Later experiments showed how changes could be heard in copies of mp3 files; and still later experiments, included showing how just naming the files (with specific names), might change their sound. So there's things going on here well beyond "bits", or the usual theories of self-delusion to explain what doesn't fit in a skeptic's ideology. It's the same debates around reproducing music. Those who hear differences not explained by those who argue you can't hear anything beyond what they can measure, can only point to the limitations of technical measures. IOW, just because you can look at the data on a bit level, does not mean that's the only thing responsible for the very complex process (as in more complex than you know), of listening to music from a digital source.
For example...-. I know for a fact that when I make any improvements to my home audio system, whether the mods are based on advanced audio concepts or traditional ones, those improvements show up on my computer, my cell phone, and all other systems that play music. Am I going to flip through my old science texts, see if what I was taught includes that possibility, not find any answers there, and then go "Oh, then the fallback placebo theory must explain this??". No. Because I know my sound -very well-. And I can hear the very same characteristics that were improved on the home stereo, show up on all other devices in my home. The bits remain the same, the sound changes nevertheless. So what's really changing? To start with, the -ability to perceive sound- has changed.
Skeptics always try to understand this in direct terms, because obviously, that's easier for them. If you even want to understand advanced concepts in audio, then you should know t's much more difficult to try to understand what causal effects there may be to consider (without resorting to banal cop-outs like Occam's Razor). ie. The energy fields I was talking about having an effect on -everything-, does include the digital domain. I've experienced this in many ways. If I could measure them, the discussion about its effects would be over. But I don't know how to measure them with instruments, only by careful listening evaluations. I know from years past, that whenever I upload mp3 files to a website for later download, the sound has degraded - every damn time. The website isn't compressing the file or anything. And if I was prone to deluding myself, then it stands to reason my delusion would be to have the sound improve. Because I need it to not change in quality, if I'm going to use it to demonstrate 'energy field effects' to people.
This is one of many reasons why I laugh and roll my eyes when I still hear people arguing "bits is bits!".

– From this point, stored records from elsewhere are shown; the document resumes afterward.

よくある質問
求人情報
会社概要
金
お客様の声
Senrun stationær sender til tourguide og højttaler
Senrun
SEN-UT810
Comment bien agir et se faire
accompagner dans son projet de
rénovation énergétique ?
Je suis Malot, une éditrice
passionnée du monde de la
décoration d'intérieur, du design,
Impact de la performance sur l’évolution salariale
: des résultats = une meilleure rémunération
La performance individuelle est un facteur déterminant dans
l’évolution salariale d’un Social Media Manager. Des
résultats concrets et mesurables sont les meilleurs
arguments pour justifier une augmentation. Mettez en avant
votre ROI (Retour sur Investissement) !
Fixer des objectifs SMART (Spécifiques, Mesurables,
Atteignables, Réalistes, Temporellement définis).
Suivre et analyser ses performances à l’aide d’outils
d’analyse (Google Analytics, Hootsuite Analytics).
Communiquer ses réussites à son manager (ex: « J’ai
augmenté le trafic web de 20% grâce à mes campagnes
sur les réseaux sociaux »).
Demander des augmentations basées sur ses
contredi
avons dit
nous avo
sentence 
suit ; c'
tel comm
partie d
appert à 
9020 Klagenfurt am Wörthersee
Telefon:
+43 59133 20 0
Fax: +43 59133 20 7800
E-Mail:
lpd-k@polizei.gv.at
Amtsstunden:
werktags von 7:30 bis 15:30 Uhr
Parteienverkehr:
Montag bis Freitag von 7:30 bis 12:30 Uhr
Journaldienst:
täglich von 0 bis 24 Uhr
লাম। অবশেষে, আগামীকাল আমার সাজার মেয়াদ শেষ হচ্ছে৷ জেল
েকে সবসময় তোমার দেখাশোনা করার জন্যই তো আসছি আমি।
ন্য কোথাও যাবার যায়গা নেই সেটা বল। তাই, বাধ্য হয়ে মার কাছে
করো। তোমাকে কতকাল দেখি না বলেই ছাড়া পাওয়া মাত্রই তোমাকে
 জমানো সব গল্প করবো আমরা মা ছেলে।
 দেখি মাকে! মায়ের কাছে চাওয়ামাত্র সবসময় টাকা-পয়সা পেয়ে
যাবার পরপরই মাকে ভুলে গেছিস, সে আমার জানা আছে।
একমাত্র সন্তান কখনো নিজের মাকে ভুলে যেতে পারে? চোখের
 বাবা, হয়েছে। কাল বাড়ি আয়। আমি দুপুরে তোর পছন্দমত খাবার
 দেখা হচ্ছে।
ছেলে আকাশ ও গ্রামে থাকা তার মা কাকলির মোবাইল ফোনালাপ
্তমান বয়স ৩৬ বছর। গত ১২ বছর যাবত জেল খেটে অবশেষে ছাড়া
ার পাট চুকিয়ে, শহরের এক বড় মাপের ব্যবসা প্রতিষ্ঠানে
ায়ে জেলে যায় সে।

Would you be willing to advance the statements concerning what particular CD/DVD burn programs sound the best... or @ least better?
Kind Regards,
Ken
The Mind has No Firewall~ U.S. Army War College.
Sorry Ken for the late reply, and the fact that I won't be of much help here, as my last experiences in testing CD burning and music playing programs for computers was ages ago. I can't remember the last time I even burned a CD. I do recall "EAC" (Exact Audio Copy) (for Windows) was one of the best burning programs at the time. If only for the reason that you could configure highly advanced settings for burning and ripping, that other such 'apps' did not have.